Everybody has a home team: the friends you call when you lock yourself out of your house once again and ask for the copy of keys you’ve given them or the person you talk to when something terrible happens. It’s these people who know what’s wrong with you and love you anyway. These are the ones who will tell you to breathe deep when you insanely snap at your child and these are the people who tell you the bathing suit you’re about to purchase is cellulite suicide. Yes, these are the people who know the medications you’re taking and help you fish snakes out of your beloved closet.
These are your people, your no-matter-what-posse. If you’ve had the same posse for years, BLESS you–if you’re like me–just barely stumbling through the hole you knocked down for friends to enter, this post is for you.
You can’t possibly do life without a home team.
And if you want to be a brave mom–you need a home team.
If you want a home team, you need to get past the phrase, “There’s no crying in baseball,” and embrace the steady stream of tears, imbalanced hormones, and allow your friends to not only gather around your beautiful kitchen table but also grant access to the basement where the REAL you is revealed.

- EXERCISE SET -
1 > Reproduce word for word the part of the home-team text that opens with the words containing "Everybody has a" and ends with "your beloved closet.".
2 > Extend the piece about having a home team, picking up right after its final sentence.

- THE DATA -
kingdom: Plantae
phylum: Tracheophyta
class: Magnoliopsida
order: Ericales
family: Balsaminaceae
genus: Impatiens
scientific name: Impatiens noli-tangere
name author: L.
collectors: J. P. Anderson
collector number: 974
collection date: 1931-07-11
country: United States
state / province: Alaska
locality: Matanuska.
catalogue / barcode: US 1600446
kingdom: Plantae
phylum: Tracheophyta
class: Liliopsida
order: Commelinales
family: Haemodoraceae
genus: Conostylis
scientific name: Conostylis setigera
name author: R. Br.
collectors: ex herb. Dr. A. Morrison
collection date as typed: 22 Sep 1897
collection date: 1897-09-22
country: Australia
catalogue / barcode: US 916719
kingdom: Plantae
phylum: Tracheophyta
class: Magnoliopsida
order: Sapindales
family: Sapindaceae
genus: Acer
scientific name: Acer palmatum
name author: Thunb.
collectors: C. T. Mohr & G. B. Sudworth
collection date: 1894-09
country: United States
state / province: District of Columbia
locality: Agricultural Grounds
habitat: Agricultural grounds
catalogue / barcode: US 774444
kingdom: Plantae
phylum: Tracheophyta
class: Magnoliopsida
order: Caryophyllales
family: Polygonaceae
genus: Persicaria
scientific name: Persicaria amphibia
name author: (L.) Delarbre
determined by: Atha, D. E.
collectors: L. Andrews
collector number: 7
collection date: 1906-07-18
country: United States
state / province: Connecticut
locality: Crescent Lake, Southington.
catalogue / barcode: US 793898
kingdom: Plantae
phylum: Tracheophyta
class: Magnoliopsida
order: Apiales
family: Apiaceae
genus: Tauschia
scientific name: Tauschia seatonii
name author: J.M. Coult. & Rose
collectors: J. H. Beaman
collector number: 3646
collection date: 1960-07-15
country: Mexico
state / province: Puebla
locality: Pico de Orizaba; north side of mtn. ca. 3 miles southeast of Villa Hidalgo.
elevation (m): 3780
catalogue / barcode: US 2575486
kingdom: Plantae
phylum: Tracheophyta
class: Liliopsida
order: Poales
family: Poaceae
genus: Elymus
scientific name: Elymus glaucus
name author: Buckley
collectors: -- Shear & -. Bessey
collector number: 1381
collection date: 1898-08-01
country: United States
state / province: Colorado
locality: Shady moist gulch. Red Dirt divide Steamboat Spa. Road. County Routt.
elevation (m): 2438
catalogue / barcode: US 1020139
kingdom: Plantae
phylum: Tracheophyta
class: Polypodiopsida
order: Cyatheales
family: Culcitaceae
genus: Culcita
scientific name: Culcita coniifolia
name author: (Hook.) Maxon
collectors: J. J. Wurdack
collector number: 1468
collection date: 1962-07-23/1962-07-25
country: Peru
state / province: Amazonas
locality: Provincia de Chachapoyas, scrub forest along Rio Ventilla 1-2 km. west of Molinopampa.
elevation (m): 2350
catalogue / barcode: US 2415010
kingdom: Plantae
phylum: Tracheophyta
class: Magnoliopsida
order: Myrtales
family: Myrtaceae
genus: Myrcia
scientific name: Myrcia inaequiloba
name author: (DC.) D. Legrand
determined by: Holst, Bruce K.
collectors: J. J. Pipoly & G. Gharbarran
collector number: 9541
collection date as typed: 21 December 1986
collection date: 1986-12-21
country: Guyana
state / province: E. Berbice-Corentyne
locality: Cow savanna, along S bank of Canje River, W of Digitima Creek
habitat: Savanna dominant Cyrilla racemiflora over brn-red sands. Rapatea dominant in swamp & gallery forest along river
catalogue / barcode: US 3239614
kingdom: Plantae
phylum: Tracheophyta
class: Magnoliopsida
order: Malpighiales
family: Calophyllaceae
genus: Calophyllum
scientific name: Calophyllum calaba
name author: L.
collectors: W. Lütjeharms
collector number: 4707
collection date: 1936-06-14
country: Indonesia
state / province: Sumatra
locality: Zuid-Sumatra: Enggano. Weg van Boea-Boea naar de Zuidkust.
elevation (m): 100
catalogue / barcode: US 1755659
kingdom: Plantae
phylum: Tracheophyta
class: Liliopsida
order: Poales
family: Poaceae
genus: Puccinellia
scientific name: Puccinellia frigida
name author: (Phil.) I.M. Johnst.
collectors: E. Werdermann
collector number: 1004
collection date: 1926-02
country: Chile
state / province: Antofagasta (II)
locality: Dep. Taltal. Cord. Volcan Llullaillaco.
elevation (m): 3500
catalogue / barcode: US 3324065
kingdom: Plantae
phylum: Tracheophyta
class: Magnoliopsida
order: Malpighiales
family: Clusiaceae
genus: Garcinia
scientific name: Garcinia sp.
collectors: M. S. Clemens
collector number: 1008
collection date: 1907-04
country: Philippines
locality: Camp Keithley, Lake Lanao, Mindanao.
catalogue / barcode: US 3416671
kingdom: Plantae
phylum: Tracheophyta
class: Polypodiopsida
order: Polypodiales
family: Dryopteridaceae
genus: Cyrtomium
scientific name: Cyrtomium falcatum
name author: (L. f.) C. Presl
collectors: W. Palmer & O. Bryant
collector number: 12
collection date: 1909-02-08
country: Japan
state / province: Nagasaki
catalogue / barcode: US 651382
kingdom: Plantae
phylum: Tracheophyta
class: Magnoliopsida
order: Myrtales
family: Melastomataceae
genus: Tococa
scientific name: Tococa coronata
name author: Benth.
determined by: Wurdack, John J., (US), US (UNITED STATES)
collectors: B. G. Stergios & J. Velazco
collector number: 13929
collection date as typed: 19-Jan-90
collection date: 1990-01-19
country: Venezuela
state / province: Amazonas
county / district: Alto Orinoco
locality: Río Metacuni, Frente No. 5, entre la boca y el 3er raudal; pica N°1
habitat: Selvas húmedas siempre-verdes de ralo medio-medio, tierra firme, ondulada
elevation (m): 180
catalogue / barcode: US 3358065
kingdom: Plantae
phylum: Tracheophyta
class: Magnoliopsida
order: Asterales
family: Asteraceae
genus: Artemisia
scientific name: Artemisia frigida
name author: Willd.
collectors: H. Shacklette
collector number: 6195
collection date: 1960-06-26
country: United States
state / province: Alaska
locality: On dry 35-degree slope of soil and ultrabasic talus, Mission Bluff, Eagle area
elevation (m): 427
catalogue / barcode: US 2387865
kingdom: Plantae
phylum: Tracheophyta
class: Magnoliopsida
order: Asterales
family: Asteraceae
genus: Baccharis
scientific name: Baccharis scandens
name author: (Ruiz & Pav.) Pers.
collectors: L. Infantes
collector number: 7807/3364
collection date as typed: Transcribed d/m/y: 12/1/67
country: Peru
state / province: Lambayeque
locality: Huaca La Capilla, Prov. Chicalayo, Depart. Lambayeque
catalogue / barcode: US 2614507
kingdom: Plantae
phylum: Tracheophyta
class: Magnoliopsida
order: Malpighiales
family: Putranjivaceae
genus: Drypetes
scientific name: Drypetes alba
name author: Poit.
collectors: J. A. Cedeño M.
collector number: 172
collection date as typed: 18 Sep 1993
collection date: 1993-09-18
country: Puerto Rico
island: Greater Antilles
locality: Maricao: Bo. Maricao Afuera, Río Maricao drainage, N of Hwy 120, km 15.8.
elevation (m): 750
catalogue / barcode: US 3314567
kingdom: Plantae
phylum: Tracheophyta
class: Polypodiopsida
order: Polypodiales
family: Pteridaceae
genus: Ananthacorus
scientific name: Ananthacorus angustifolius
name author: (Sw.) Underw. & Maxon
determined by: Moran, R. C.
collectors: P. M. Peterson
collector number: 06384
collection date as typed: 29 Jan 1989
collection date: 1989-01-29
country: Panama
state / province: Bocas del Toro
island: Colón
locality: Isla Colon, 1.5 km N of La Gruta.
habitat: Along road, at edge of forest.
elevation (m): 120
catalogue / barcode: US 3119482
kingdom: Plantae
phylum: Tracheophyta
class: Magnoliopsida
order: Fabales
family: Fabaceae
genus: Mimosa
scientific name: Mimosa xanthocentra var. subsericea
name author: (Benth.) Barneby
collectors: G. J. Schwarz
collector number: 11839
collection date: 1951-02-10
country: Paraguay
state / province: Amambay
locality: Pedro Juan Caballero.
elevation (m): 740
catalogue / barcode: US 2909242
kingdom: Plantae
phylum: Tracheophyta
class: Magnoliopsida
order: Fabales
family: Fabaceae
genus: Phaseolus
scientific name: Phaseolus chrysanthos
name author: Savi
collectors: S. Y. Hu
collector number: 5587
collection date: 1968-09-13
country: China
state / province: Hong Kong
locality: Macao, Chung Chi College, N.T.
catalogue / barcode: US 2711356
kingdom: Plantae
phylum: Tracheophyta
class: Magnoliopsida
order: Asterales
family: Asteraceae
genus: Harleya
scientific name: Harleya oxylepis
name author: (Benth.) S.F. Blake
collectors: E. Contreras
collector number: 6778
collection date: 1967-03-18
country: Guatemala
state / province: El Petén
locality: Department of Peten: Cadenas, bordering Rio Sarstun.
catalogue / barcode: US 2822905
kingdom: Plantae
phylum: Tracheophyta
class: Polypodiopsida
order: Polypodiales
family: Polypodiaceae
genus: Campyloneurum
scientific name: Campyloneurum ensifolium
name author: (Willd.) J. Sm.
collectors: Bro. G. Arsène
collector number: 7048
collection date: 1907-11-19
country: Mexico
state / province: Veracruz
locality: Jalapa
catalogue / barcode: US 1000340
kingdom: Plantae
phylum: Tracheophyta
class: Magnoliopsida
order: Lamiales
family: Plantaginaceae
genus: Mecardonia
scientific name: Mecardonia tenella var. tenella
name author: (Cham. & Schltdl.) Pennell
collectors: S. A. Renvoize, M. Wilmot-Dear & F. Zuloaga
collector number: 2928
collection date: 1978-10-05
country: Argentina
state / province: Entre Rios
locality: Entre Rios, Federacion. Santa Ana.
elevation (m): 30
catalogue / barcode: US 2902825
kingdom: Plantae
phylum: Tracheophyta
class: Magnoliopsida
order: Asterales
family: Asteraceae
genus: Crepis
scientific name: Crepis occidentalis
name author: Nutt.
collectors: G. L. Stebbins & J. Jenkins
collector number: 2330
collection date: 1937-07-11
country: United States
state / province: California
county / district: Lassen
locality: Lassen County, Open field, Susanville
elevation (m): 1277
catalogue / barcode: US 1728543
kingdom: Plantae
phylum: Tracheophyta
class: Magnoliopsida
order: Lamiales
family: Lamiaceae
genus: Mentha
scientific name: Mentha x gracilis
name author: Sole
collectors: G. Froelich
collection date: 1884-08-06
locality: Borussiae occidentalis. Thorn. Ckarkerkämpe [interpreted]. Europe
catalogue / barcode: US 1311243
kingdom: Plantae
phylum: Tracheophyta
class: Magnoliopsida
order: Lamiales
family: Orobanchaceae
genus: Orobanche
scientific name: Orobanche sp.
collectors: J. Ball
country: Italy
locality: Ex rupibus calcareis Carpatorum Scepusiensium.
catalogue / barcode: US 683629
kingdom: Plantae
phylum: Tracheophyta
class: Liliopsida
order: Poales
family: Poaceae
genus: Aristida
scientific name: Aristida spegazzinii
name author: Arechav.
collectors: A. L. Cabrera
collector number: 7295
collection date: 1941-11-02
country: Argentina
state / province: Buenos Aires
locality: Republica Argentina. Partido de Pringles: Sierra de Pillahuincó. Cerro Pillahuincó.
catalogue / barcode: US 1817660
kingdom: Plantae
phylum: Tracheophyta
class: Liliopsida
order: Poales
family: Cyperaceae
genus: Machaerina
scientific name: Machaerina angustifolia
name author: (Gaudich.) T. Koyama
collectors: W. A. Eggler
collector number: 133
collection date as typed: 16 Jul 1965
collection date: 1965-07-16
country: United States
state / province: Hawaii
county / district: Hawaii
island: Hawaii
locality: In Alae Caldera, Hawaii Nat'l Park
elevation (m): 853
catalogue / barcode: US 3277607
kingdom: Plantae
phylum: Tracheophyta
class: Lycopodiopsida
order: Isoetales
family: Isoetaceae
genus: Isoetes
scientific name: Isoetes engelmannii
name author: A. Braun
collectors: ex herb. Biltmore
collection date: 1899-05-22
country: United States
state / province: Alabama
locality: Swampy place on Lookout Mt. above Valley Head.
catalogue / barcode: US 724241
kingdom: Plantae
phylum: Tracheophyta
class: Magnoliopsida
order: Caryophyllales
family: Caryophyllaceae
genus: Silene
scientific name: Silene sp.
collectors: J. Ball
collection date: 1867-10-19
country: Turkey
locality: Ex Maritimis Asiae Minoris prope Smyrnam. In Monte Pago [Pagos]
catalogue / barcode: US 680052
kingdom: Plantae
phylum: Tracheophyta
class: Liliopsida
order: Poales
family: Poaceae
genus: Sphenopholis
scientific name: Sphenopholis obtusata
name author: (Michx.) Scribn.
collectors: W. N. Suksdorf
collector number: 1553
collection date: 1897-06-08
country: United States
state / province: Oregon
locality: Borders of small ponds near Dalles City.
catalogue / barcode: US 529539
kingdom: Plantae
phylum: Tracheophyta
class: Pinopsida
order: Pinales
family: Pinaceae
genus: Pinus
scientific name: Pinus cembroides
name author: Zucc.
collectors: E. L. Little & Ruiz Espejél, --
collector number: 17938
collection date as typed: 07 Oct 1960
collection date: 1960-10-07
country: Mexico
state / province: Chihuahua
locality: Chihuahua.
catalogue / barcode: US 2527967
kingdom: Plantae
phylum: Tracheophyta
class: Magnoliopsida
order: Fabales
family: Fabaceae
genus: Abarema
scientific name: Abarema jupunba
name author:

- RESULTS OF THE EXERCISE -
1 >
Everybody has a home team: the friends you call when you lock yourself out of your house once again and ask for the copy of keys you’ve given them or the person you talk to when something terrible happens. It’s these people who know what’s wrong with you and love you anyway. These are the ones who will tell you to breathe deep when you insanely snap at your child and these are the people who tell you the bathing suit you’re about to purchase is cellulite suicide. Yes, these are the people who know the medications you’re taking and help you fish snakes out of your beloved closet.

2 >
Basement Dwelling isn’t Really Living
There in the inner recesses of your home are cobwebs, stained couches from too many buttery hands on movie night, a wine stain in the corner from one of those rare alone-as-couple moments. Not to mention messes upon messes like dirty windows still in need of curtains, loads of stain filled laundry–not to mention the load you’ve been fluffing for days on end because you plan to fold it soon.
But the basement is where the real you resides. It doesn’t take courage to let emotions stream, fears to surface, and the fact you whine while being on your treadmill because you want to be that perfect size. Basement dwelling was home for me because I found it too crowded upstairs. We would entertain guests upstairs, inviting them over for one of Chris’ amazing gourmet dinners, we would talk about the comfortable surface things: kids, marriage, work, faith. Then I would smile, thank them for coming over and before re-entering the basement–peeling off the fake me with my dress clothes.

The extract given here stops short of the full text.